The Nobel Prizing winning (with Al Gore) United Nation’s Intergovernmental Panel on Climate Change (IPCC) often sited as the “gold standard” on Global Warming:

  •  2007 (Nobel Winning) IPCC Report determined a 90% probability that the massive Himalayan glaciers would melt away completely by 2035 – This was scientifically based on a single news report that sited a single Indian glaciologist in 1999. Syed Hasnain, the glaciologist in question, says he was misquoted and provided no date to the reporter. The United Nations never bothered to confirm the claim.
  • The head of the IPCC, Rajendra Pachauri, has received millions in grants to further study Himalayan glaciers, based on the original bogus 2035 melting claim. Email correspondence now proves that Pachauri was aware last fall that the 2035 melting claim was false, but he continued to try to hide that from the public through the December Copenhagen summit.
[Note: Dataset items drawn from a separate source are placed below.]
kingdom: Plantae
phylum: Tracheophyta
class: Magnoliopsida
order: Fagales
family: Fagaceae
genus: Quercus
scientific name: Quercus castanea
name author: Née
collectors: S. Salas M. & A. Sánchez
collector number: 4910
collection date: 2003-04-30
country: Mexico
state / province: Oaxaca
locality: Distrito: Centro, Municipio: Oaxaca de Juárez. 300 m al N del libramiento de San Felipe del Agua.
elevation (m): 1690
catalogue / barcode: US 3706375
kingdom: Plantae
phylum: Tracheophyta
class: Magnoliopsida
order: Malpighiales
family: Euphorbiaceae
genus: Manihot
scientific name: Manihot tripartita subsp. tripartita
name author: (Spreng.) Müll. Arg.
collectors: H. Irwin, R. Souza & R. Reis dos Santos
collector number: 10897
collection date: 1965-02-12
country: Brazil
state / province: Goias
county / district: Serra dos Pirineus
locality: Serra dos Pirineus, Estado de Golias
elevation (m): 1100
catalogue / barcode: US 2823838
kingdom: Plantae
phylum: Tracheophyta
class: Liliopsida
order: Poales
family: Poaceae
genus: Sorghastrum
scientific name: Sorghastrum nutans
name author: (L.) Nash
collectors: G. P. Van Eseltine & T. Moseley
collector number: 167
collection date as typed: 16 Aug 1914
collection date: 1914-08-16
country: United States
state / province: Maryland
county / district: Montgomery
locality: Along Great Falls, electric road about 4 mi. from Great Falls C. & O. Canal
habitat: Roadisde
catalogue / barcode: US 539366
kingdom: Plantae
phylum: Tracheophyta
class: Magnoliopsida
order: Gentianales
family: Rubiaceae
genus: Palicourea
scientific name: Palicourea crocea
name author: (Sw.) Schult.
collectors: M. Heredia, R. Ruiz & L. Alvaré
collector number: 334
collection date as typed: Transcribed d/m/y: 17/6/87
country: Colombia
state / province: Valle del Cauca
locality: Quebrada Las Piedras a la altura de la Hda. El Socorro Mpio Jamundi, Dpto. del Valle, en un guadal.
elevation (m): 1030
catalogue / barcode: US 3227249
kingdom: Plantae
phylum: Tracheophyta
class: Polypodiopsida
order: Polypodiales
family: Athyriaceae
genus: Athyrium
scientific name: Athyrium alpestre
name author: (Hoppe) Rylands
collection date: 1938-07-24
After the full story became public, Pachauri and the IPCC finally admitted the falsehood.
  • 2007 IPCC Report claimed that global warming threatened up to 40% of the beloved Amazon rain forest, allegedly because it is extremely sensitive to even modest decreases in rainfall that supposedly may result from warming. (this was back when Global Warming was going to reduce not increase rain and snow) – This was scientifically based on a magazine article by two non-scientists, one being an environmental activist who has worked for the World Wildlife Fund and Greenpeace.
  • 2007 IPCC Report projected disappearing ice in the Andes, the European Alps, and Africa – This was scientifically based on a student dissertation and an article in a climbing magazine written by a hiker.
  • 2007 IPCC Report claimed that the world has “suffered rapidly rising costs due to extreme weather-related events since the 1970s.”  – This was scientifically based on a unpublished study which, when published in 2008, concluded the opposite: “We find insufficient evidence to claim a statistical relationship between global temperature increase and catastrophe losses.”
  • The U.N. dramatically claimed that 55 percent of the Netherlands is below sea level making it very susceptible to global flooding – the accurate portion is 26 percent.  Did the IPCC check any of it’s facts?

Professor Jones who was director of the University of East Anglia’s Climatic Research Unit (Hadley-CRU) until emails leaked that he would destroy his data before turning it over for a Freedom of Information request.

  • Now claims the Data for vital ‘hockey stick graph’ that “proved” global warming has not been destroyed but is merely “lost” in his office was swamped with piles of paper and that his record keeping is ‘not as good as it should be’ – Since the data has been “missing” since October and Professor Jone’s professional reputation is currently stained with “scientific fraud”, one can only hope that a good office spring cleaning will clear all this mess up. (puns intended)
  • Now admits that in the last 15 years there had been no ‘statistically significant’ warming.
  • Now admits there had been two periods which experienced similar warming, from 1910 to 1940 and from 1975 to 1998, but said these could be explained by natural phenomena – that is they were not “man made”.
  • Now admits the world could have been even warmer during the medieval period than now – if true the world would be cooling despite man’s best attempts to create CO2.